▶ [To do]:
Tell how many lines in the data contain the string "label", using a single number as the whole reply.

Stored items
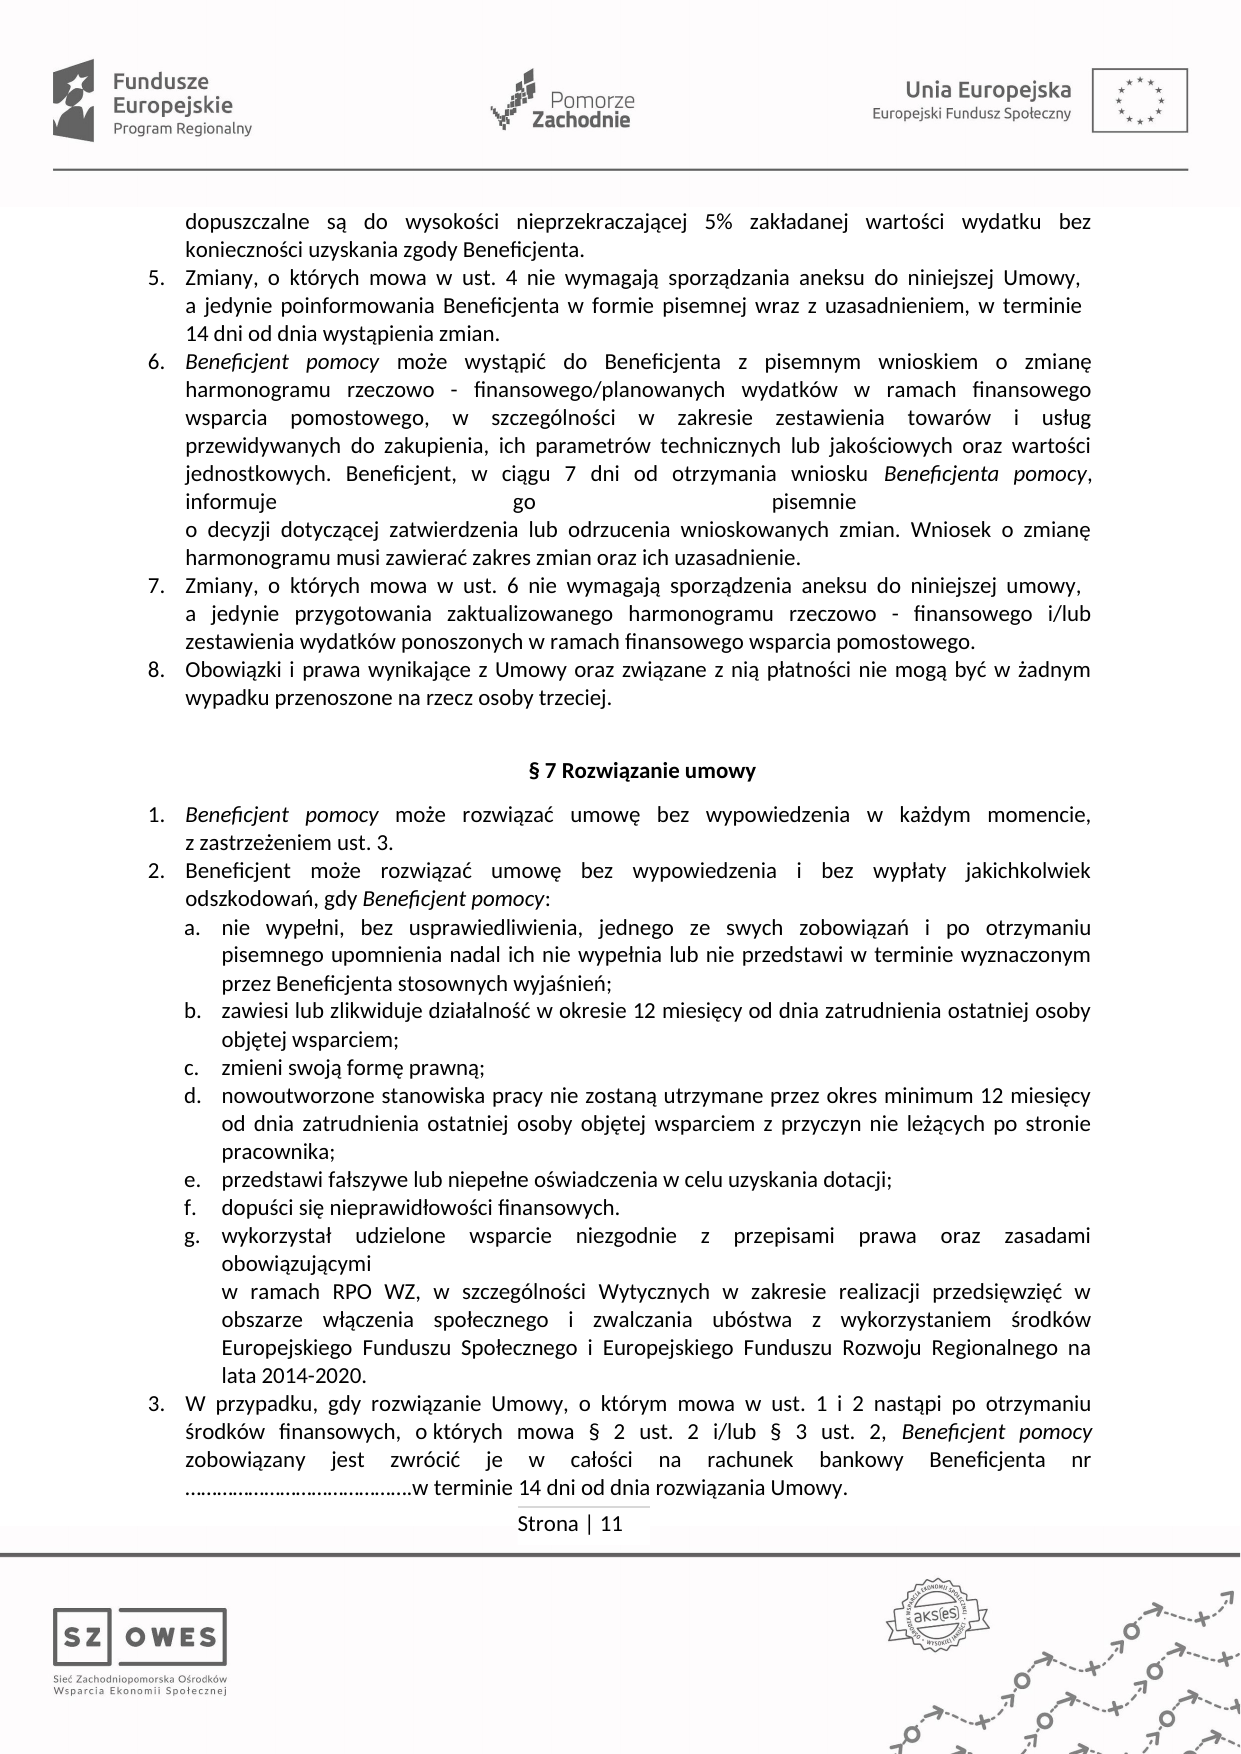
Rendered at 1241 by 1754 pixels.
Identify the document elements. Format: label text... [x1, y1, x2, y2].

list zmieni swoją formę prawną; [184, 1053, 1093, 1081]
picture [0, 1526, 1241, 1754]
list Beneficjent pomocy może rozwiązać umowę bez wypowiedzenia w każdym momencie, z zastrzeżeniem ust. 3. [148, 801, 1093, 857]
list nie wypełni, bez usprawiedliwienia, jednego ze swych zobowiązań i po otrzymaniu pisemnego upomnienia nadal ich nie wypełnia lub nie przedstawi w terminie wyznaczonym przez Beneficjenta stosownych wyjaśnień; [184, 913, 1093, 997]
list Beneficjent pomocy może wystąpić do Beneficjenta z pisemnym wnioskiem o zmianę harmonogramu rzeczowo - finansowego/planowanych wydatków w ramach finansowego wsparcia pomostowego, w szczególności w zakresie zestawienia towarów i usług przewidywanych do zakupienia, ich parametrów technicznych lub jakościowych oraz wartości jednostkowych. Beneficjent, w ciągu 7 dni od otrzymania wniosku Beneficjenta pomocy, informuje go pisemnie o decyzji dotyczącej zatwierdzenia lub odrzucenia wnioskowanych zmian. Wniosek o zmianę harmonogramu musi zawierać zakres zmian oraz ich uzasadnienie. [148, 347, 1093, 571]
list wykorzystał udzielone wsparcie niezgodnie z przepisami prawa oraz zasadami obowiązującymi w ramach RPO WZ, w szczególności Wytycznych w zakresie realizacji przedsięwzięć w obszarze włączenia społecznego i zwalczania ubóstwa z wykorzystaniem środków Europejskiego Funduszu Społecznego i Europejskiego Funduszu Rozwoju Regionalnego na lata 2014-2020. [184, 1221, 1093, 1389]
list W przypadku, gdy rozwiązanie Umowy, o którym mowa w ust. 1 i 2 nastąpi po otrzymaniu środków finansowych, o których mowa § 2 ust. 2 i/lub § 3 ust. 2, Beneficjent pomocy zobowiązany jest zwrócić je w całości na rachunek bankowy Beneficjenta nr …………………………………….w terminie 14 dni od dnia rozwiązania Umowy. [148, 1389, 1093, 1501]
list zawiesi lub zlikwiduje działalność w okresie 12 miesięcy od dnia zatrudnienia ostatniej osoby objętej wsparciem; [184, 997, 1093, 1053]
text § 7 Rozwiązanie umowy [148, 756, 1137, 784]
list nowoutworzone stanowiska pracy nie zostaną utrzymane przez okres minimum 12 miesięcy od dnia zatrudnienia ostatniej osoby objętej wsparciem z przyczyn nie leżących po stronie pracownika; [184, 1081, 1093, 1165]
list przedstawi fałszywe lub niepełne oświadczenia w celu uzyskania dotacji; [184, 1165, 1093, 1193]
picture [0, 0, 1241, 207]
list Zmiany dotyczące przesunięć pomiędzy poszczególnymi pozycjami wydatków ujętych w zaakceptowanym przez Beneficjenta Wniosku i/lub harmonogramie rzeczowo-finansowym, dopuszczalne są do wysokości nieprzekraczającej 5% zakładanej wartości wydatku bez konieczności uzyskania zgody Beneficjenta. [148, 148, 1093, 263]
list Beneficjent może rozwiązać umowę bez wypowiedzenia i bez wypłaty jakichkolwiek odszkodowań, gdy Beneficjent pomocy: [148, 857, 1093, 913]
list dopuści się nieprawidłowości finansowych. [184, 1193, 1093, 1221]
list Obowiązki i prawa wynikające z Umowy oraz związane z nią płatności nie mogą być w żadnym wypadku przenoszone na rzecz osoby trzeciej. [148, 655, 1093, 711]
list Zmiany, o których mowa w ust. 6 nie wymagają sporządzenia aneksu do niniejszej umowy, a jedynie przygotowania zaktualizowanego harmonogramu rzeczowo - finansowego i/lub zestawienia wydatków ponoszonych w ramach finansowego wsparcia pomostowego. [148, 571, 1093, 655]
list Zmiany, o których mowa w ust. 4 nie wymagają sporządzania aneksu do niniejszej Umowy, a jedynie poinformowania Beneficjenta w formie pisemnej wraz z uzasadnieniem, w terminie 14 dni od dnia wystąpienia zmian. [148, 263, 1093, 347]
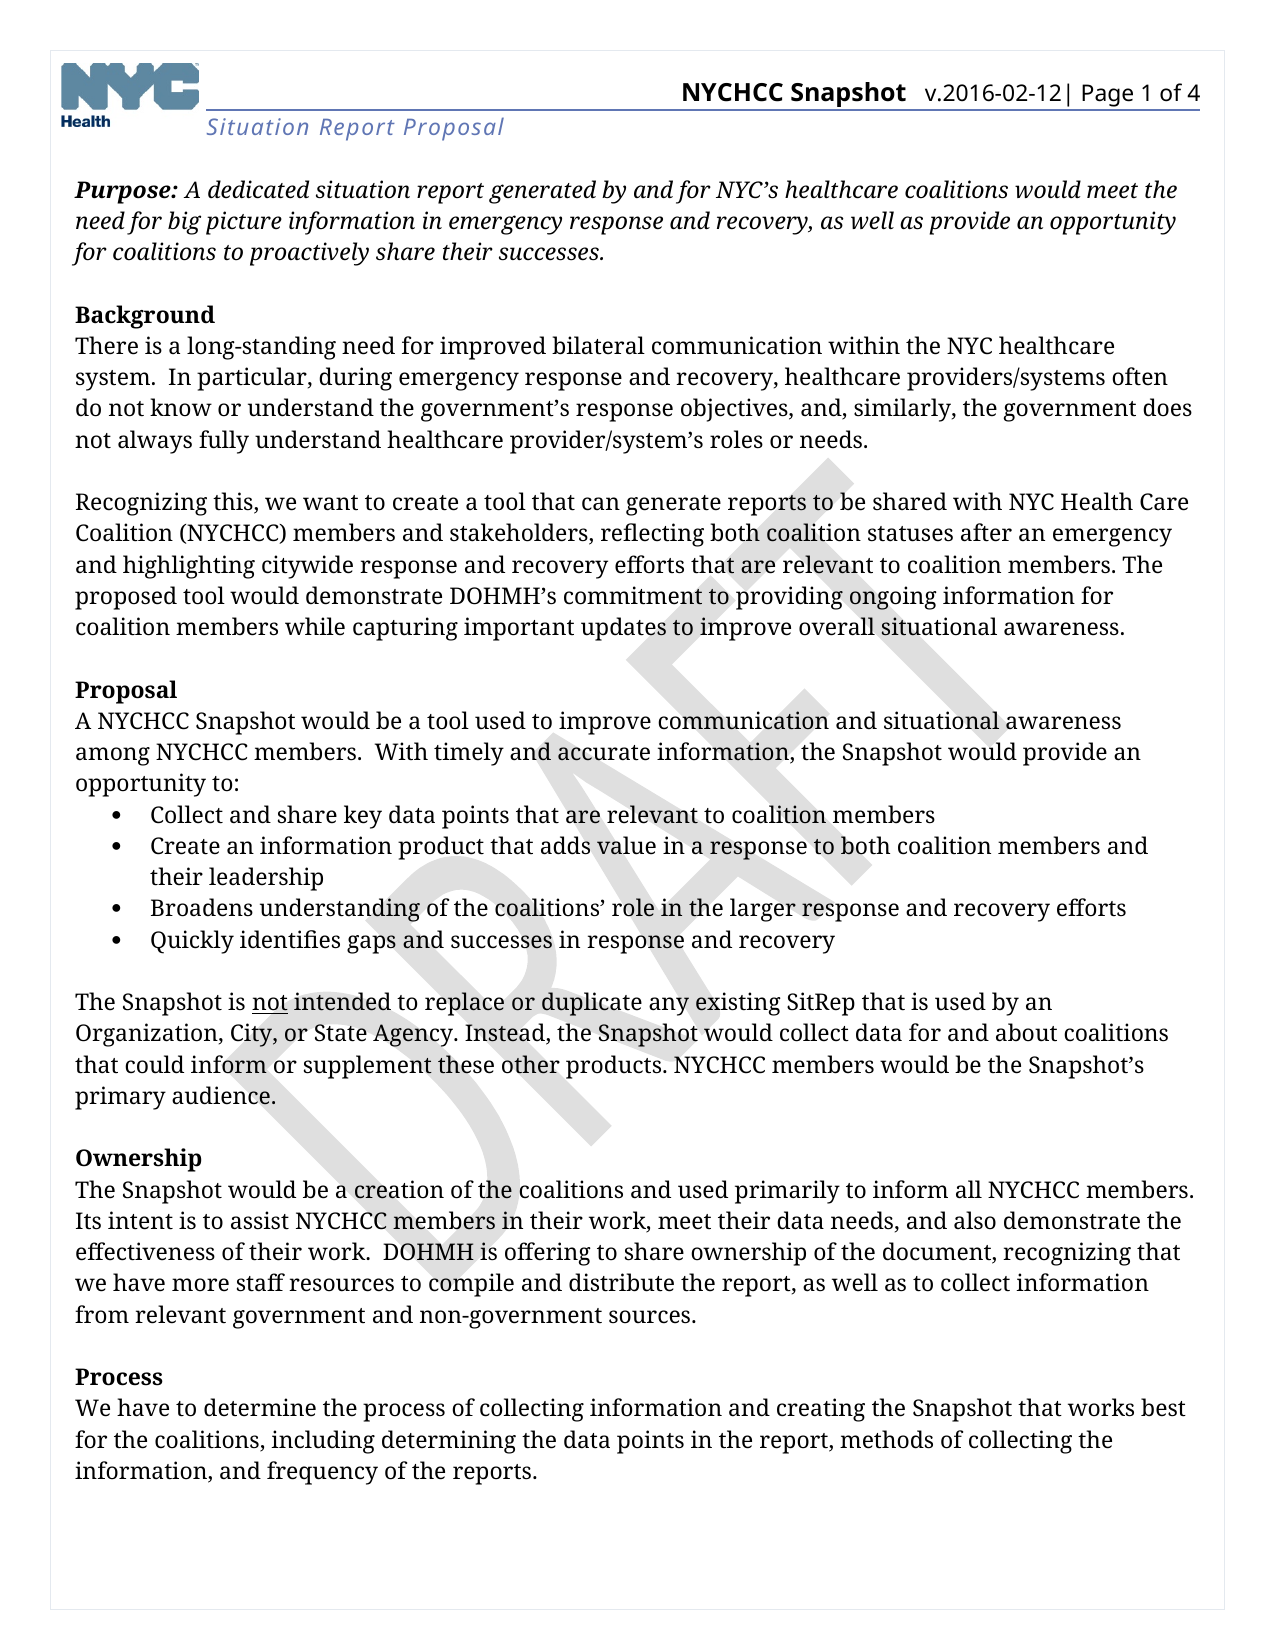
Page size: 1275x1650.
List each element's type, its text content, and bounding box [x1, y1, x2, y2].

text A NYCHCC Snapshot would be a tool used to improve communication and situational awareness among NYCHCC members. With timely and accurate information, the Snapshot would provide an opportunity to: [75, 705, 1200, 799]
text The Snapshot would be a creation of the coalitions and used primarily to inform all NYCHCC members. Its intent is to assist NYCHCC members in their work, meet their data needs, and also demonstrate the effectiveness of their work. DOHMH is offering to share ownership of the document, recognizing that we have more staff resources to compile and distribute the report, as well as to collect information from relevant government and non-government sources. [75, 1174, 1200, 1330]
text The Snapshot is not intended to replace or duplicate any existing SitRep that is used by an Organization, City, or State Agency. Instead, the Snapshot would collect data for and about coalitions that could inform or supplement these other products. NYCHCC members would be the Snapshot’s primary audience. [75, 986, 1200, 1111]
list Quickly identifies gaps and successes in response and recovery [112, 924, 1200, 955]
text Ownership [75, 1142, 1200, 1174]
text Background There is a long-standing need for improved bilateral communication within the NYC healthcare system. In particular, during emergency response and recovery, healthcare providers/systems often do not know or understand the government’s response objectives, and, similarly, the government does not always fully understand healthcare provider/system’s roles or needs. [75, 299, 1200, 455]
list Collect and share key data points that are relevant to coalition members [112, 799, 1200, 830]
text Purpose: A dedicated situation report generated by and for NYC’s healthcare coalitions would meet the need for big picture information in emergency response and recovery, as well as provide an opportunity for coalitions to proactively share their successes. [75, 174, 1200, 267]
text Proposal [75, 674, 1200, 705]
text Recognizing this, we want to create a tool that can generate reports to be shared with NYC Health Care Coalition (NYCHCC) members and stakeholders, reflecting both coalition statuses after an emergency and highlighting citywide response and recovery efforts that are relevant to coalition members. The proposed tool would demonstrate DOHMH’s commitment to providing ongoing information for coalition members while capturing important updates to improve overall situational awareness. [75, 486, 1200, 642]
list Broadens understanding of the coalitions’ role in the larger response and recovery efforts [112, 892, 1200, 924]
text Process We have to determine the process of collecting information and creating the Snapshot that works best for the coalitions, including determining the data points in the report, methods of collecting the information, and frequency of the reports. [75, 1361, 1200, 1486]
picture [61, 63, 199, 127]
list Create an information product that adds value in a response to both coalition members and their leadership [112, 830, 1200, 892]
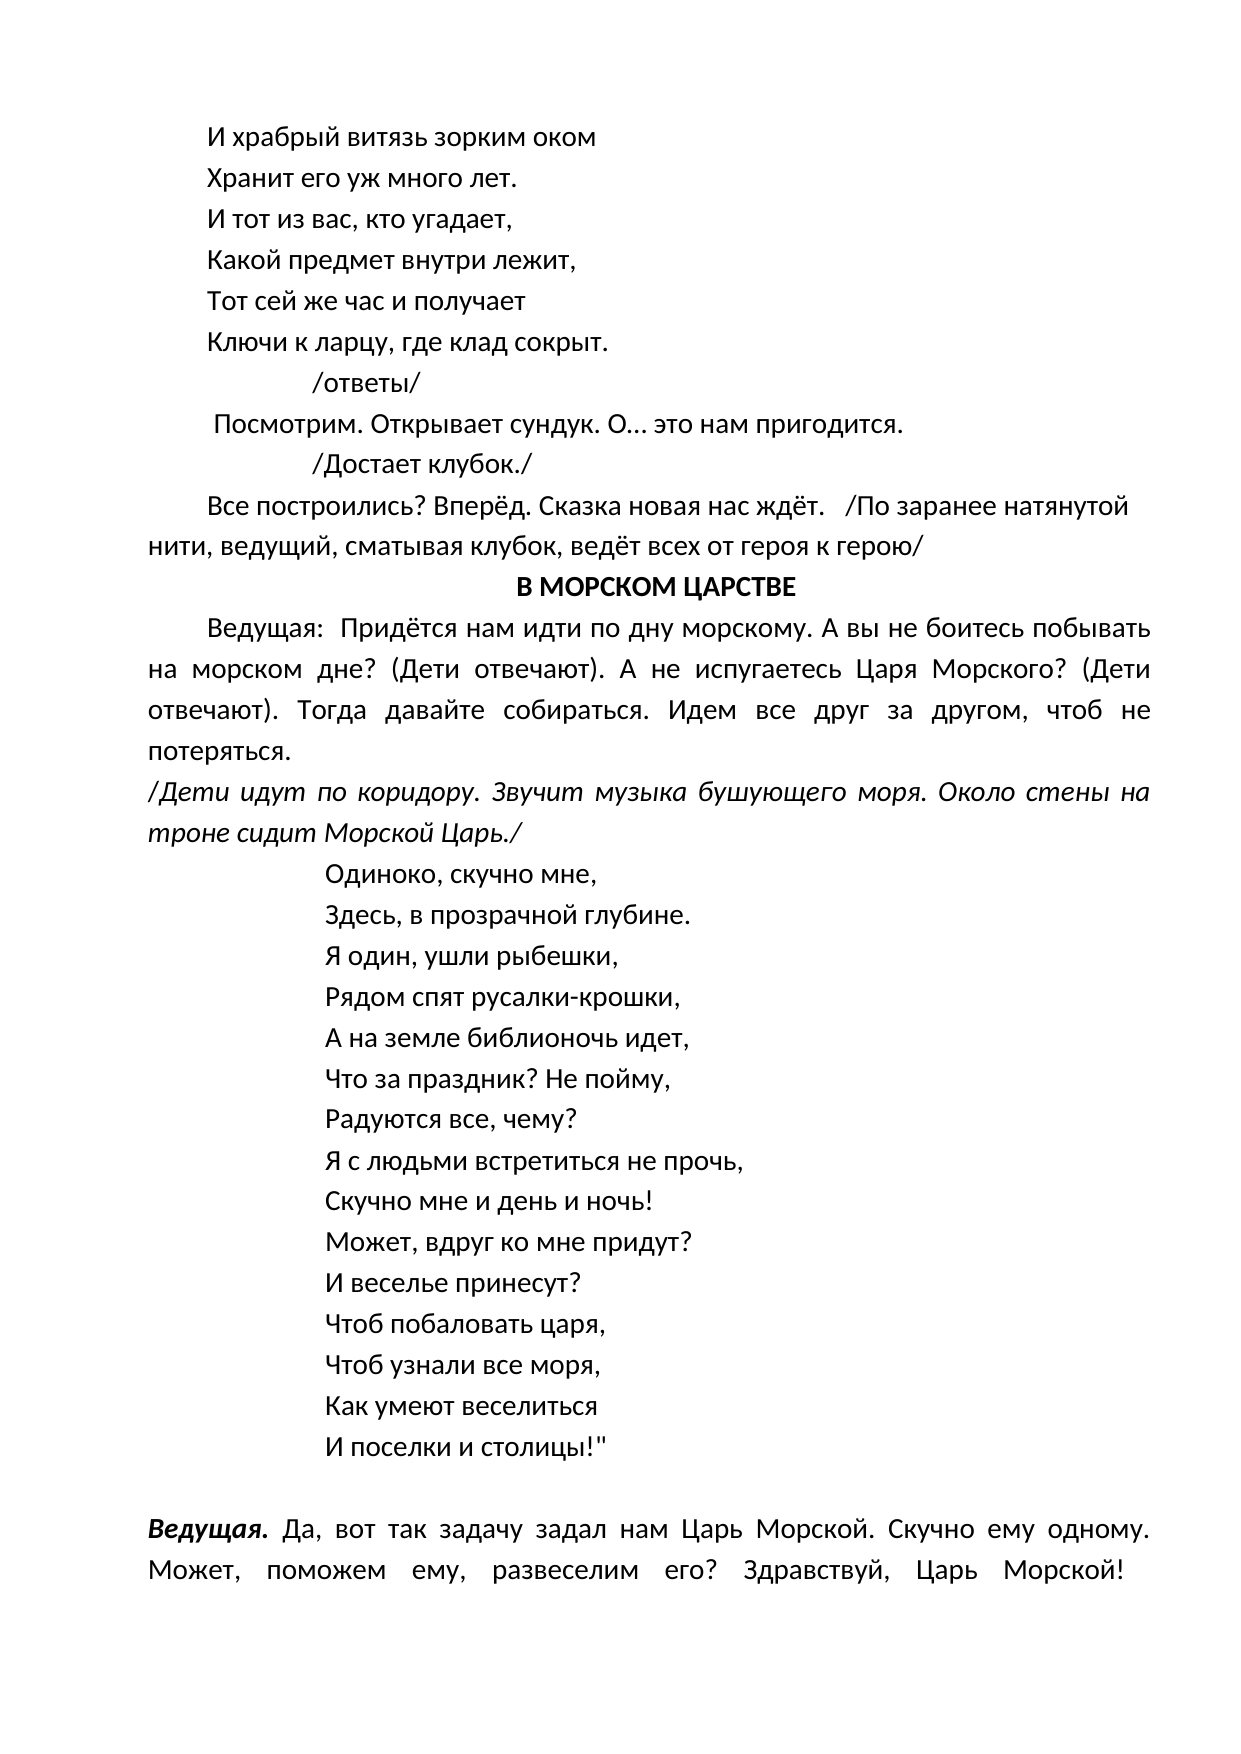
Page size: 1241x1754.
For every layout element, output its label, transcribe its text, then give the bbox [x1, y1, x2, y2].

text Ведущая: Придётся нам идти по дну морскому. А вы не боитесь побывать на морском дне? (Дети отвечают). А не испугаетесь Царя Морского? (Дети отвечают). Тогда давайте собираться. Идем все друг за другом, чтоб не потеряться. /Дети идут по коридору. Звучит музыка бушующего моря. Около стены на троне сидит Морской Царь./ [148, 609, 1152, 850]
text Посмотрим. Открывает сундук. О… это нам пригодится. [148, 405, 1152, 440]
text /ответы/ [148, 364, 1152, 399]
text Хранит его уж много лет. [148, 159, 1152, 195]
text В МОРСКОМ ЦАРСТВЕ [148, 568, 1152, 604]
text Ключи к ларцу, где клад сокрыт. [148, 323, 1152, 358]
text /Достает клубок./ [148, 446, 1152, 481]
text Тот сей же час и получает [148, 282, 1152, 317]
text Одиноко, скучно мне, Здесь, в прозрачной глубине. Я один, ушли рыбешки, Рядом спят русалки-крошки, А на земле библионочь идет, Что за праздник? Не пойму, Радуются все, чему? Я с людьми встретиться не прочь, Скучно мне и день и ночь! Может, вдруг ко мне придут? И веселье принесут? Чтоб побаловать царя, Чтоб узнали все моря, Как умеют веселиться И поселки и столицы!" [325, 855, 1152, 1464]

▶ [Result for this task]:
2